» WRITTEN INSTRUCTION
Can you repeat, word for word, the lines of the items from the line with "scientific name: Cytisus scoparius" up to and including the last line of the items?
────────
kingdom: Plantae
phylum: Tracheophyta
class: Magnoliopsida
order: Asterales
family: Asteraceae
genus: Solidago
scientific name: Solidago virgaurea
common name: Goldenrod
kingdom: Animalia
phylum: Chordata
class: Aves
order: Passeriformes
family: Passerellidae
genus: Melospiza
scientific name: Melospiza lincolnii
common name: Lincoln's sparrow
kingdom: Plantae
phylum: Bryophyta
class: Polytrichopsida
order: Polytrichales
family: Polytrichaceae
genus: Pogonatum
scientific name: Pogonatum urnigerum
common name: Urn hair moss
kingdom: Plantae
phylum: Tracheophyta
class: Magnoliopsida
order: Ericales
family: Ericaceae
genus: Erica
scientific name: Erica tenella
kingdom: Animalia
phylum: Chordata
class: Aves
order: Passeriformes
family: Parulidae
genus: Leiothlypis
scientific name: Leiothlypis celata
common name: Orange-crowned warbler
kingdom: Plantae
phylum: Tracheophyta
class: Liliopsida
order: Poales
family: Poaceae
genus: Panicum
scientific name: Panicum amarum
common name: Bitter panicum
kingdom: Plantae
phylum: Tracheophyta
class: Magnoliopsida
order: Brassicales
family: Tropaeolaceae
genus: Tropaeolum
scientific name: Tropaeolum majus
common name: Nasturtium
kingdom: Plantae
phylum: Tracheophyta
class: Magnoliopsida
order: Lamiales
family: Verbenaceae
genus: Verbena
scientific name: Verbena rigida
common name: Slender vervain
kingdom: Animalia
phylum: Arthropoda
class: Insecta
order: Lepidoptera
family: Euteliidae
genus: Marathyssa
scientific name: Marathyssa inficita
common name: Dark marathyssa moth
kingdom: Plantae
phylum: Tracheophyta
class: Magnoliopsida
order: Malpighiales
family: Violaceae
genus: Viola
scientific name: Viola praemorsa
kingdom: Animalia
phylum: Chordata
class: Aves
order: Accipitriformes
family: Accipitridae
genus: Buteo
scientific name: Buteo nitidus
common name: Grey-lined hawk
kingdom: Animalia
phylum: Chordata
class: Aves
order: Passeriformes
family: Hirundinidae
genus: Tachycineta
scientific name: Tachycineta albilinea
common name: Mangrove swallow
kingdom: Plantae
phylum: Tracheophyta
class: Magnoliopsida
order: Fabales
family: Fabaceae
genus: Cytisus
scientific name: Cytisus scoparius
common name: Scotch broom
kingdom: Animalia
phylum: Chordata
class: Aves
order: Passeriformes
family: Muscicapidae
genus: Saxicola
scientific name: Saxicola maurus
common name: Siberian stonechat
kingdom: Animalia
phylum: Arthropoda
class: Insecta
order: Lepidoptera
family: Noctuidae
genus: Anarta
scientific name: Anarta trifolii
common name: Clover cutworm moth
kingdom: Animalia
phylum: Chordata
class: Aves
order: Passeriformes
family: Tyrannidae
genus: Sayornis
────────
» TASK OUTPUT
scientific name: Cytisus scoparius
common name: Scotch broom
kingdom: Animalia
phylum: Chordata
class: Aves
order: Passeriformes
family: Muscicapidae
genus: Saxicola
scientific name: Saxicola maurus
common name: Siberian stonechat
kingdom: Animalia
phylum: Arthropoda
class: Insecta
order: Lepidoptera
family: Noctuidae
genus: Anarta
scientific name: Anarta trifolii
common name: Clover cutworm moth
kingdom: Animalia
phylum: Chordata
class: Aves
order: Passeriformes
family: Tyrannidae
genus: Sayornis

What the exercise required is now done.